C'est peut-être à cause de ce regard rempli de peur
que s'est gravée dans mon inconscient, cette idée
qu'ils étaient nos égaux et, comme nous, capables
du meilleur comme du pire.
J'ignorerai toute ma vie, le nom de ce soldat américain noir
qui a eu cette peur atroce de tuer un petit français blanc.
Mais je n'oublierai jamais ses grands yeux blancs sur un visage
très sombre : c'était aussi une découverte.
Nous allions aussi faire
nos emplettes dans un grand champ, derrière notre maison.
Il avait été un camp de base américain. Nous
y retrouvions les restes de la riche Amérique : des boites
de corned-beef (les adultes appelaient cela, curieusement, du singe),
Maman l'accommodait à sa façon. On trouvait aussi
du chocolat, et surtout du dentifrice : encore une nouveauté! Quelle saveur le matin en se lavant les dents. Un jour, ma soeur
aînée et moi, nous avons ramené une boite de
conserve ronde de 5 kg. C'était lourd, Maman l'a ouverte,
c'était de la marmelade d'orange avec des petits morceaux
de peau. Un régal!
Tout doucement... notre vie
paisible s'est reconstruite. Des nouveaux produits ont été
mis en vente, un matin avant de partir à l'école,
Maman m'a dit "René, ce matin, avec ton lait, tu vas
goûter du vrai café. Tu vas voir comme c'est bon !". Non seulement c'était bon. Mais cette odeur...
je la retrouve, chaque matin avec mon café au lait, 60 ans
plus tard.
Les trains ont recommencé à circuler. Mes parents,
employés de la SNCF, bénéficiaient de quelques
billets gratuits qui nous permettaient d'aller voir la famille en
Bretagne. Lors d'un retour, j'ai fait une autre découverte.

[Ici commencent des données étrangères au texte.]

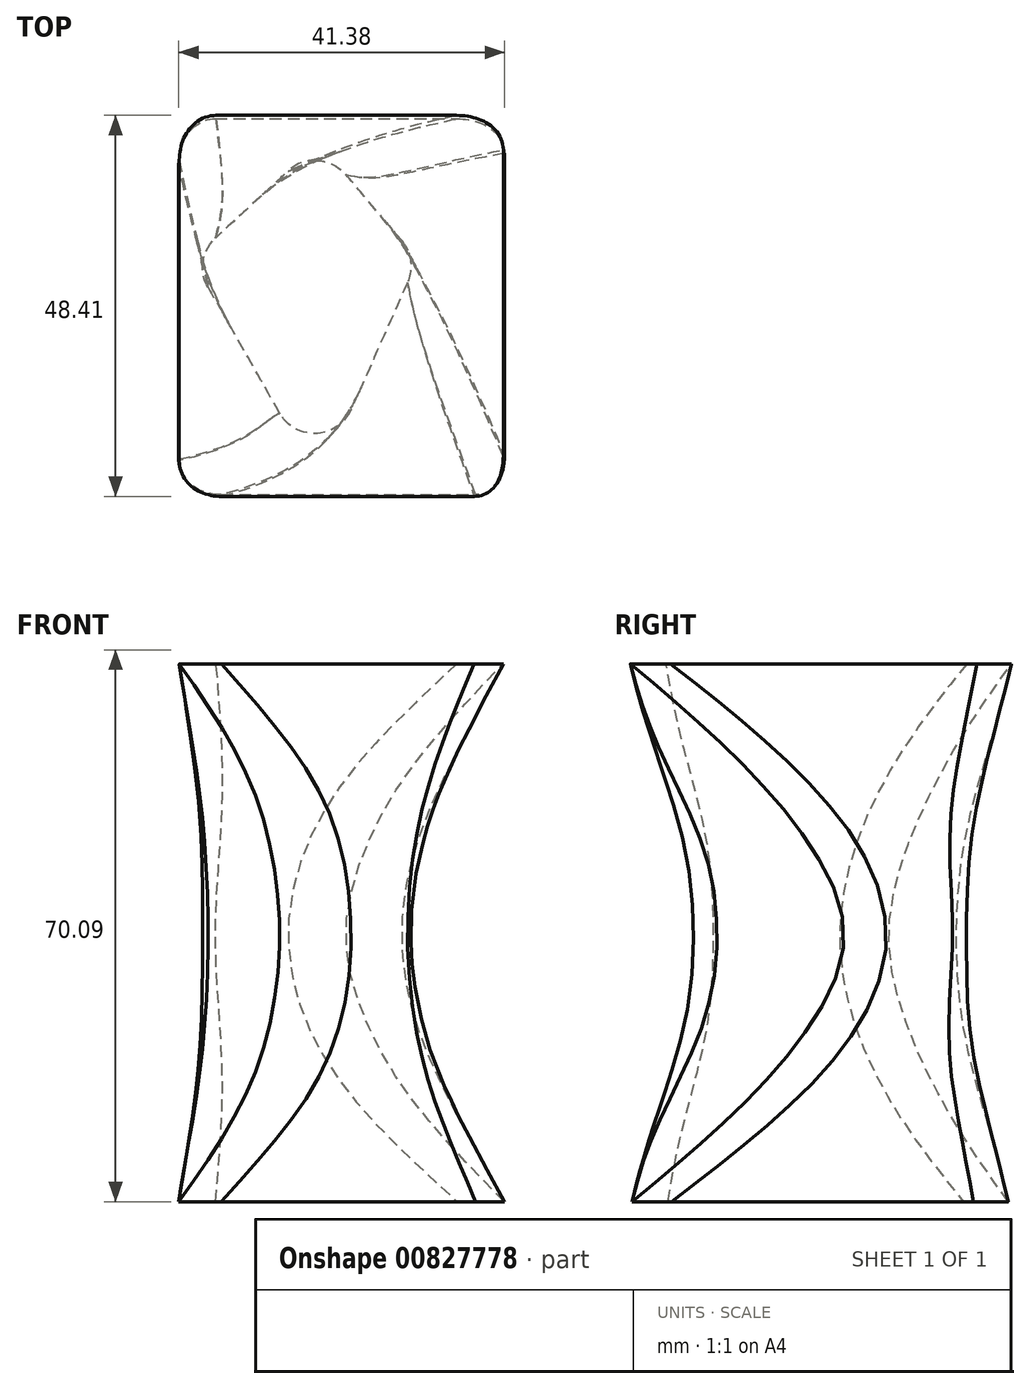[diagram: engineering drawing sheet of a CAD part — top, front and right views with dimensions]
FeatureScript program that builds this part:
annotation { "Feature Type Name" : "Feature", "Feature Type Description" : "" }
export const myFeature = defineFeature(function(context is Context, id is Id, definition is map)
    precondition{}
    {
        {
            var Q0;
            Q0=qCreatedBy(makeId("Top.planeOp"),FACE);
            cPlane(context, id + "F0", {"entities" : qUnion([Q0]), "cplaneType" : CPlaneType.OFFSET, "offset" : 33.27 * mm, "width" : 152.4 * mm, "height" : 152.4 * mm});
        }
        {
            var Q0;
            Q0=qCreatedBy(id+"F0.planeOp",FACE);
            cPlane(context, id + "F1", {"entities" : qUnion([Q0]), "cplaneType" : CPlaneType.OFFSET, "offset" : 35.05 * mm, "width" : 152.4 * mm, "height" : 152.4 * mm});
        }
        {
            var Q0;
            Q0=qCreatedBy(makeId("Top.planeOp"),FACE);
            var sketch = newSketch(context, id + "F2", { "sketchPlane" : qUnion([Q0])});
            skLineSegment(sketch, "E0.bottom", {"start": v(-17.81, 17.9) * mm, "end": v(23.57, 17.9) * mm});
            skLineSegment(sketch, "E0.top", {"start": v(-17.81, -29.87) * mm, "end": v(23.57, -29.87) * mm});
            skLineSegment(sketch, "E0.left", {"start": v(-17.81, 17.9) * mm, "end": v(-17.81, -29.87) * mm});
            skLineSegment(sketch, "E0.right", {"start": v(23.57, 17.9) * mm, "end": v(23.57, -29.87) * mm});
            skSolve(sketch);
        }
        {
            var Q0;
            Q0=qCreatedBy(id+"F0.planeOp",FACE);
            var sketch = newSketch(context, id + "F3", { "sketchPlane" : qUnion([Q0])});
            skLineSegment(sketch, "E1", {"start": v(0, 14.86) * mm, "end": v(-16.1, 0) * mm});
            skLineSegment(sketch, "E2", {"start": v(-16.1, 0) * mm, "end": v(0, -28.28) * mm});
            skLineSegment(sketch, "E3", {"start": v(0, -28.28) * mm, "end": v(12.55, 0) * mm});
            skLineSegment(sketch, "E4", {"start": v(12.55, 0) * mm, "end": v(0, 14.86) * mm});
            skSolve(sketch);
        }
        {
            var Q0;
            Q0=qCreatedBy(id+"F1.planeOp",FACE);
            var sketch = newSketch(context, id + "F4", { "sketchPlane" : qUnion([Q0])});
            skLineSegment(sketch, "E5.bottom", {"start": v(-17.74, 18.32) * mm, "end": v(23.42, 18.32) * mm});
            skLineSegment(sketch, "E5.top", {"start": v(-17.74, -30.09) * mm, "end": v(23.42, -30.09) * mm});
            skLineSegment(sketch, "E5.left", {"start": v(-17.74, 18.32) * mm, "end": v(-17.74, -30.09) * mm});
            skLineSegment(sketch, "E5.right", {"start": v(23.42, 18.32) * mm, "end": v(23.42, -30.09) * mm});
            skSolve(sketch);
        }
        {
            var Q0;
            Q0 = qSketchRegion(id + "F2", true);
            var Q1;
            Q1 = qSketchRegion(id + "F3", true);
            var Q2;
            Q2 = qSketchRegion(id + "F4", true);
            loft(context, id + "F5", {"sheetProfilesArray" : [{ "sheetProfileEntities" : qUnion([Q0]) }, { "sheetProfileEntities" : qUnion([Q1]) }, { "sheetProfileEntities" : qUnion([Q2]) }]});
        }
        {
            var Q0;
            Q0=makeQuery(id+"F5.opLoft","SWEPT_EDGE",EDGE,{"disambiguationData":[OSD([sQuery(id+"F2.wireOp",EDGE,"E0.bottom"),sQuery(id+"F2.wireOp",EDGE,"E0.left"),sQuery(id+"F3.wireOp",EDGE,"E1"),sQuery(id+"F3.wireOp",EDGE,"E2"),sQuery(id+"F4.wireOp",EDGE,"E5.bottom"),sQuery(id+"F4.wireOp",EDGE,"E5.left")])]});
            fillet(context, id + "F6", {"entities" : qUnion([Q0]), "radius" : 5.08 * mm, "tangentPropagation" : true, "allowEdgeOverflow" : false});
        }
        {
            var Q0;
            Q0=makeQuery(id+"F5.opLoft","SWEPT_EDGE",EDGE,{"disambiguationData":[OSD([sQuery(id+"F2.wireOp",EDGE,"E0.top"),sQuery(id+"F2.wireOp",EDGE,"E0.left"),sQuery(id+"F3.wireOp",EDGE,"E2"),sQuery(id+"F3.wireOp",EDGE,"E3"),sQuery(id+"F4.wireOp",EDGE,"E5.top"),sQuery(id+"F4.wireOp",EDGE,"E5.left")])]});
            fillet(context, id + "F7", {"entities" : qUnion([Q0]), "radius" : 5.08 * mm, "tangentPropagation" : true, "allowEdgeOverflow" : false});
        }
        {
            var Q0;
            Q0=makeQuery(id+"F5.opLoft","SWEPT_EDGE",EDGE,{"disambiguationData":[OSD([sQuery(id+"F2.wireOp",EDGE,"E0.bottom"),sQuery(id+"F2.wireOp",EDGE,"E0.right"),sQuery(id+"F3.wireOp",EDGE,"E1"),sQuery(id+"F3.wireOp",EDGE,"E4"),sQuery(id+"F4.wireOp",EDGE,"E5.bottom"),sQuery(id+"F4.wireOp",EDGE,"E5.right")])]});
            fillet(context, id + "F8", {"entities" : qUnion([Q0]), "radius" : 5.08 * mm, "tangentPropagation" : true, "allowEdgeOverflow" : false});
        }
        {
            var Q0;
            Q0=makeQuery(id+"F5.opLoft","SWEPT_EDGE",EDGE,{"disambiguationData":[OSD([sQuery(id+"F2.wireOp",EDGE,"E0.top"),sQuery(id+"F2.wireOp",EDGE,"E0.right"),sQuery(id+"F3.wireOp",EDGE,"E3"),sQuery(id+"F3.wireOp",EDGE,"E4"),sQuery(id+"F4.wireOp",EDGE,"E5.top"),sQuery(id+"F4.wireOp",EDGE,"E5.right")])]});
            fillet(context, id + "F9", {"entities" : qUnion([Q0]), "radius" : 5.08 * mm, "tangentPropagation" : true, "allowEdgeOverflow" : false});
        }
    });
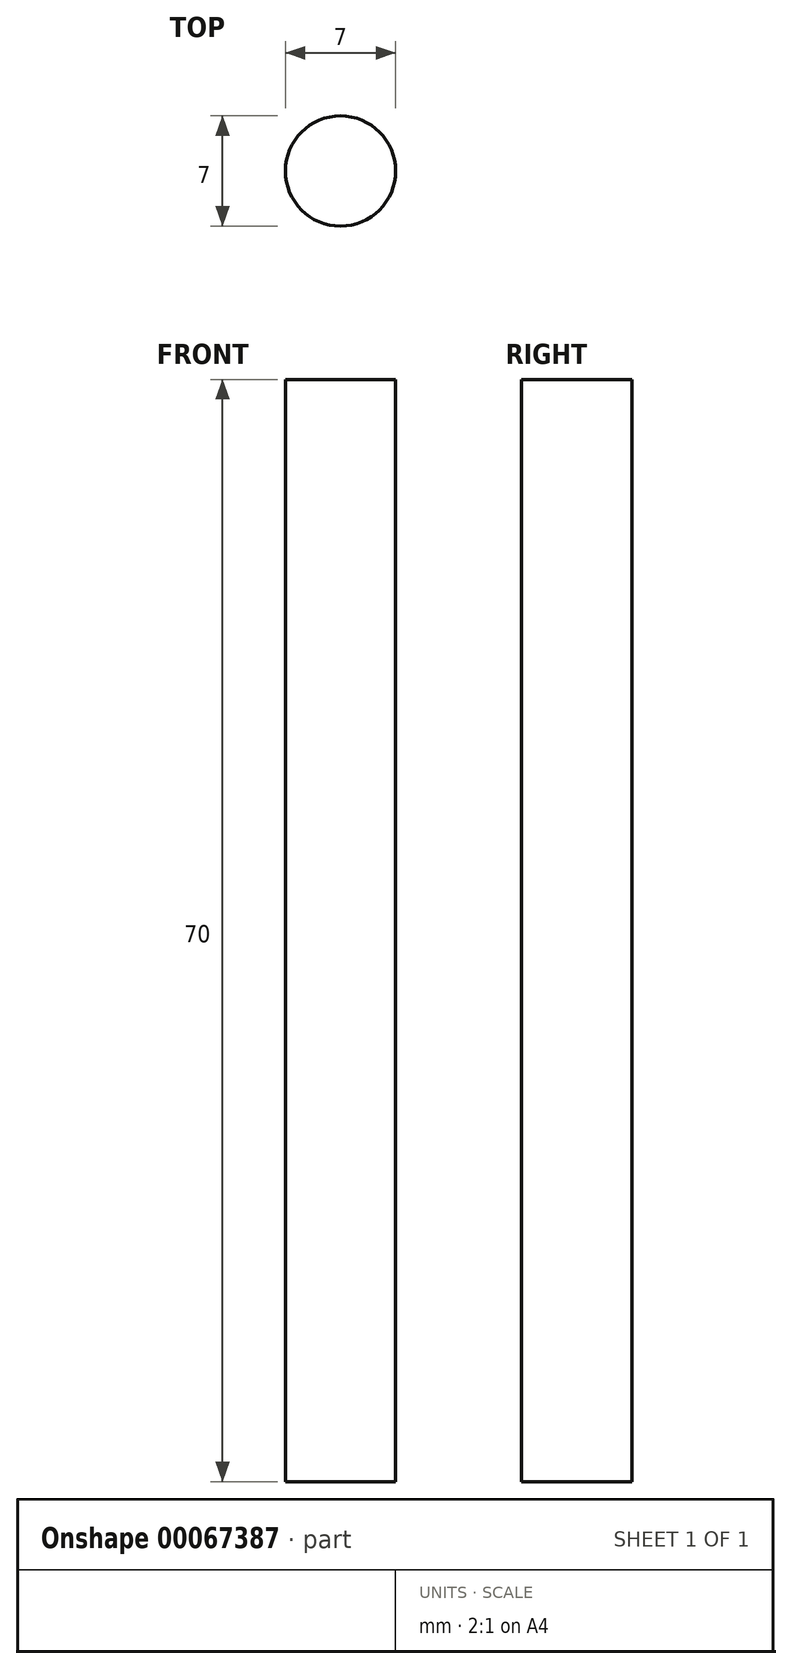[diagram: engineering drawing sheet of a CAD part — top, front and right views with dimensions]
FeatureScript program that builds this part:
annotation { "Feature Type Name" : "Feature", "Feature Type Description" : "" }
export const myFeature = defineFeature(function(context is Context, id is Id, definition is map)
    precondition{}
    {
        {
            var Q0;
            Q0=qCreatedBy(makeId("Top.planeOp"),FACE);
            var sketch = newSketch(context, id + "F0", { "sketchPlane" : qUnion([Q0])});
            skCircle(sketch, "E0", {"center": v(0, 0) * mm, "radius": 3.5 * mm});
            skSolve(sketch);
        }
        {
            var Q0;
            Q0 = qSketchRegion(id + "F0", true);
            extrude(context, id + "F1", {"entities" : qUnion([Q0]), "depth" : 70 * mm});
        }
    });
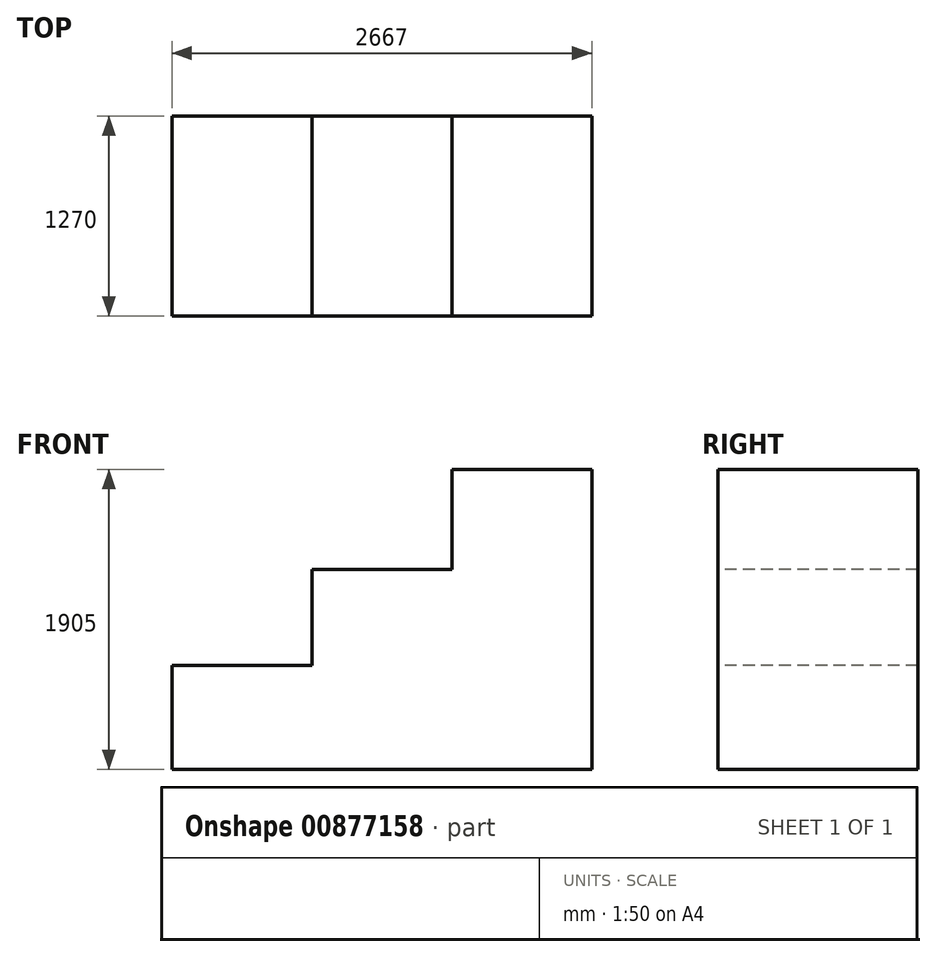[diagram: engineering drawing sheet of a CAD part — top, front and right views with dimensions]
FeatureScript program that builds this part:
annotation { "Feature Type Name" : "Feature", "Feature Type Description" : "" }
export const myFeature = defineFeature(function(context is Context, id is Id, definition is map)
    precondition{}
    {
        {
            var Q0;
            Q0=qCreatedBy(makeId("Top.planeOp"),FACE);
            var sketch = newSketch(context, id + "F0", { "sketchPlane" : qUnion([Q0])});
            skLineSegment(sketch, "E0.bottom", {"start": v(0, 0) * mm, "end": v(2667, 0) * mm});
            skLineSegment(sketch, "E0.top", {"start": v(0, -1270) * mm, "end": v(2667, -1270) * mm});
            skLineSegment(sketch, "E0.left", {"start": v(0, 0) * mm, "end": v(0, -1270) * mm});
            skLineSegment(sketch, "E0.right", {"start": v(2667, 0) * mm, "end": v(2667, -1270) * mm});
            skSolve(sketch);
        }
        {
            var Q0;
            Q0 = qSketchRegion(id + "F0", true);
            extrude(context, id + "F1", {"entities" : qUnion([Q0]), "depth" : 635 * mm, "offsetDistance" : 25.4 * mm});
        }
        {
            var Q0;
            Q0=makeQuery(id+"F1.opExtrude","CAP_FACE",FACE,{"disambiguationData":[OSD([sQuery(id+"F0.wireOp",EDGE,"E0.bottom"),sQuery(id+"F0.wireOp",EDGE,"E0.top"),sQuery(id+"F0.wireOp",EDGE,"E0.left"),sQuery(id+"F0.wireOp",EDGE,"E0.right")])],"isStart":false});
            var sketch = newSketch(context, id + "F2", { "sketchPlane" : qUnion([Q0])});
            skLineSegment(sketch, "E1.bottom", {"start": v(0, 0) * mm, "end": v(889, 0) * mm});
            skLineSegment(sketch, "E1.top", {"start": v(0, -1270) * mm, "end": v(889, -1270) * mm});
            skLineSegment(sketch, "E1.left", {"start": v(0, 0) * mm, "end": v(0, -1270) * mm});
            skLineSegment(sketch, "E1.right", {"start": v(889, 0) * mm, "end": v(889, -1270) * mm});
            skSolve(sketch);
        }
        {
            var Q0;
            Q0 = qSketchRegion(id + "F2", true);
            extrude(context, id + "F3", {"entities" : qUnion([Q0]), "operationType" : NewBodyOperationType.ADD, "depth" : 25.4 * mm, "offsetDistance" : 25.4 * mm});
        }
        {
            var Q0;
            Q0=makeQuery(id+"F1.opExtrude","CAP_FACE",FACE,{"disambiguationData":[OSD([sQuery(id+"F0.wireOp",EDGE,"E0.bottom"),sQuery(id+"F0.wireOp",EDGE,"E0.top"),sQuery(id+"F0.wireOp",EDGE,"E0.left"),sQuery(id+"F0.wireOp",EDGE,"E0.right")])],"isStart":false});
            var sketch = newSketch(context, id + "F4", { "sketchPlane" : qUnion([Q0])});
            skLineSegment(sketch, "E2.bottom", {"start": v(889, 0) * mm, "end": v(1778, 0) * mm});
            skLineSegment(sketch, "E2.top", {"start": v(889, -1270) * mm, "end": v(1778, -1270) * mm});
            skLineSegment(sketch, "E2.left", {"start": v(889, 0) * mm, "end": v(889, -1270) * mm});
            skLineSegment(sketch, "E2.right", {"start": v(1778, 0) * mm, "end": v(1778, -1270) * mm});
            skSolve(sketch);
        }
        {
            var Q0;
            Q0=makeQuery(id+"F4.imprint","IMPRINT",FACE,{"disambiguationData":[TD([[makeQuery(id+"F4.imprint","IMPRINT",EDGE,{"derivedFrom":sQuery(id+"F4.wireOp",EDGE,"E2.bottom")}),-1.0]])]});
            extrude(context, id + "F5", {"entities" : qUnion([Q0]), "operationType" : NewBodyOperationType.ADD, "depth" : 635 * mm, "offsetDistance" : 25.4 * mm});
        }
        {
            var Q0;
            Q0=makeQuery(id+"F1.opExtrude","CAP_FACE",FACE,{"disambiguationData":[OSD([sQuery(id+"F0.wireOp",EDGE,"E0.bottom"),sQuery(id+"F0.wireOp",EDGE,"E0.top"),sQuery(id+"F0.wireOp",EDGE,"E0.left"),sQuery(id+"F0.wireOp",EDGE,"E0.right")])],"isStart":false});
            var sketch = newSketch(context, id + "F6", { "sketchPlane" : qUnion([Q0])});
            skLineSegment(sketch, "E3.bottom", {"start": v(1778, 0) * mm, "end": v(2667, 0) * mm});
            skLineSegment(sketch, "E3.top", {"start": v(1778, -1270) * mm, "end": v(2667, -1270) * mm});
            skLineSegment(sketch, "E3.left", {"start": v(1778, 0) * mm, "end": v(1778, -1270) * mm});
            skLineSegment(sketch, "E3.right", {"start": v(2667, 0) * mm, "end": v(2667, -1270) * mm});
            skSolve(sketch);
        }
        {
            var Q0;
            Q0=makeQuery(id+"F6.imprint","IMPRINT",FACE,{"disambiguationData":[TD([[makeQuery(id+"F6.imprint","IMPRINT",EDGE,{"derivedFrom":sQuery(id+"F6.wireOp",EDGE,"E3.bottom")}),-1.0]])]});
            extrude(context, id + "F7", {"entities" : qUnion([Q0]), "operationType" : NewBodyOperationType.ADD, "depth" : 1270 * mm, "offsetDistance" : 25.4 * mm});
        }
    });
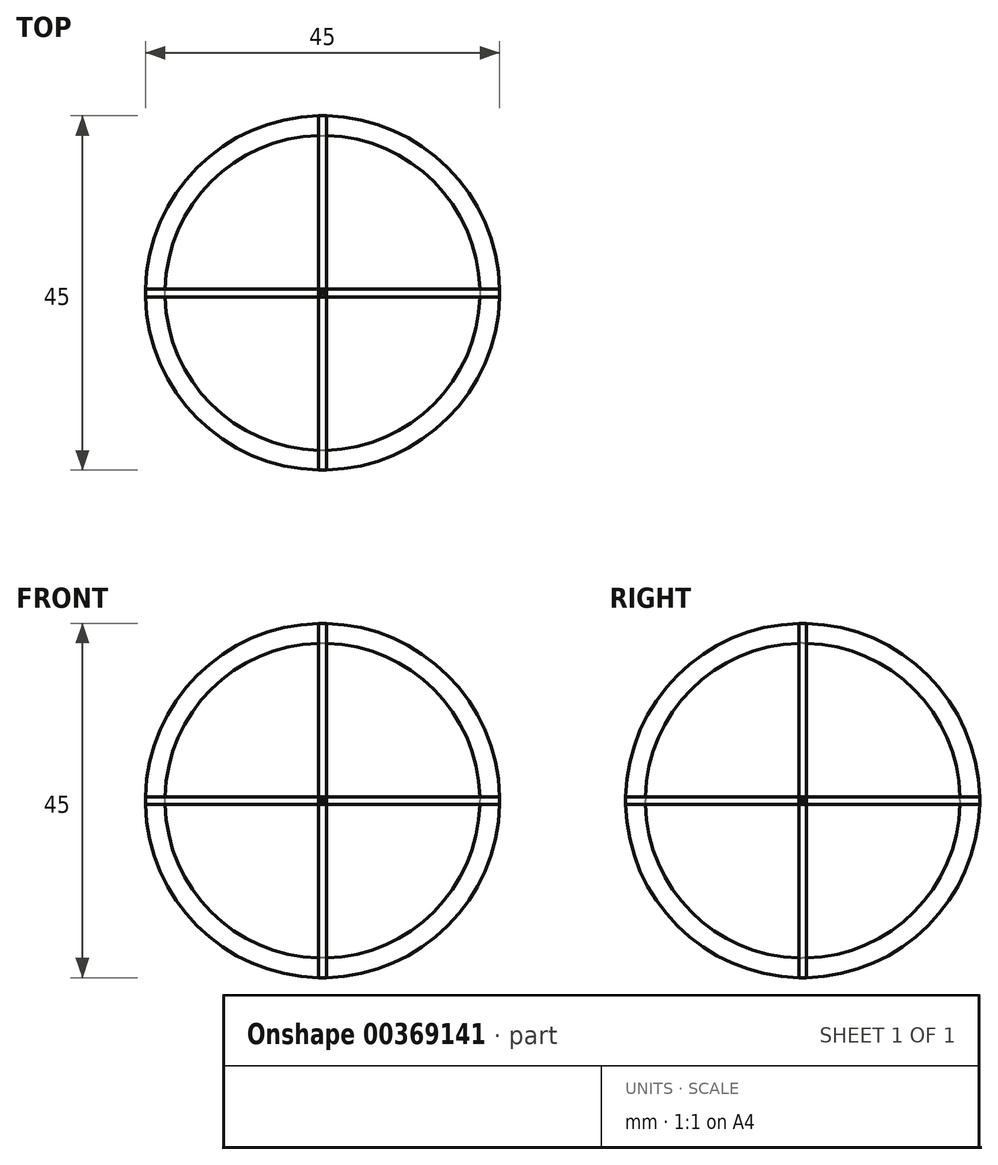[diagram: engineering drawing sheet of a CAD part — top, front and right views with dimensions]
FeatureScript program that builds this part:
annotation { "Feature Type Name" : "Feature", "Feature Type Description" : "" }
export const myFeature = defineFeature(function(context is Context, id is Id, definition is map)
    precondition{}
    {
        {
            var Q0;
            Q0=qCreatedBy(makeId("Top.planeOp"),FACE);
            var sketch = newSketch(context, id + "F0", { "sketchPlane" : qUnion([Q0])});
            skCircle(sketch, "E0", {"center": v(0, 0) * mm, "radius": 22.5 * mm});
            skCircle(sketch, "E1", {"center": v(0, 0) * mm, "radius": 20 * mm});
            skSolve(sketch);
        }
        {
            var Q0;
            Q0 = qSketchRegion(id + "F0", true);
            extrude(context, id + "F1", {"entities" : qUnion([Q0]), "depth" : 0.5 * mm, "hasSecondDirection" : true, "secondDirectionOppositeDirection" : true, "secondDirectionDepth" : 0.5 * mm});
        }
        {
            var Q0;
            Q0=qCreatedBy(makeId("Front.planeOp"),FACE);
            var sketch = newSketch(context, id + "F2", { "sketchPlane" : qUnion([Q0])});
            skCircle(sketch, "E2", {"center": v(0, 0) * mm, "radius": 22.5 * mm});
            skCircle(sketch, "E3", {"center": v(0, 0) * mm, "radius": 20 * mm});
            skSolve(sketch);
        }
        {
            var Q0;
            Q0 = qSketchRegion(id + "F2", true);
            extrude(context, id + "F3", {"entities" : qUnion([Q0]), "operationType" : NewBodyOperationType.ADD, "depth" : 0.5 * mm, "hasSecondDirection" : true, "secondDirectionOppositeDirection" : true, "secondDirectionDepth" : 0.5 * mm});
        }
        {
            var Q0;
            Q0=qCreatedBy(makeId("Right.planeOp"),FACE);
            var sketch = newSketch(context, id + "F4", { "sketchPlane" : qUnion([Q0])});
            skCircle(sketch, "E4", {"center": v(0, 0) * mm, "radius": 22.5 * mm});
            skCircle(sketch, "E5", {"center": v(0, 0) * mm, "radius": 20 * mm});
            skSolve(sketch);
        }
        {
            var Q0;
            Q0 = qSketchRegion(id + "F4", true);
            extrude(context, id + "F5", {"entities" : qUnion([Q0]), "operationType" : NewBodyOperationType.ADD, "depth" : 0.5 * mm, "hasSecondDirection" : true, "secondDirectionOppositeDirection" : true, "secondDirectionDepth" : 0.5 * mm});
        }
    });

Notre omnibus Dol - Coutances s'arrêtait plusieurs minutes
en gare de Folligny pour laisser passer l'express Paris - Granville.
Maman en a profité pour faire le "4 heures" comme on disait alors.
Elle a beurré nos tartines. Puis, avec un brin de mystère,
elle a sorti et ouvert une petite boite métallique plate,
ensuite elle a écrasé 3 ou 4 petits poissons sur nos
tranches de pain. C'était la première fois que je
voyais et dégustais des sardines à l'huile...
Les souvenirs d'enfant sont
étranges. Ils s'accrochent à des émotions parfois
violentes, parfois simples et douces. Mais s'incrustent éternellement
dans notre mémoire.
Tout en apprenant à lire et écrire dans la petite
école, je redécouvrais mon univers, surtout le bosquet
à 100 m de la maisonnette. J'y regardais sauter les écureuils,
j'écoutais les oiseaux ou cueillais des fraises des bois
au pied du talus. Pendant plusieurs mois, une grenade allemande
à manche est restée bien visible en haut de ce talus
: il nous était interdit d'y toucher. C'était comme
un symbole des années noires et de la peur! C'est un prisonnier
allemand, travaillant dans une ferme du coin qui est venu l'enlever.
Elle n'était pas dégoupillée, il s'en est chargé
et l'a jetée pour qu'elle explose. Ça a fait un énorme
bruit, provoquant la fuite des écureuils et oiseaux...
mais j'ai pensé quand même qu'il était gentil...
il nous débarrassait de l'angoisse qu'elle nous inspirait.
Juste retour des choses,
le trou de la bombe du 6 Juin a fait plusieurs années ma
joie et celle de mes copains. Elle avait ramené l'argile
en surface, nous y avons creusé des galeries et cachettes
pour nos trésors enfantins.
Nous y avons créé un univers imaginaire comme tous
les enfants du monde, en attendant de devenir adultes pour découvrir
que la haine et la guerre sont toujours présentes.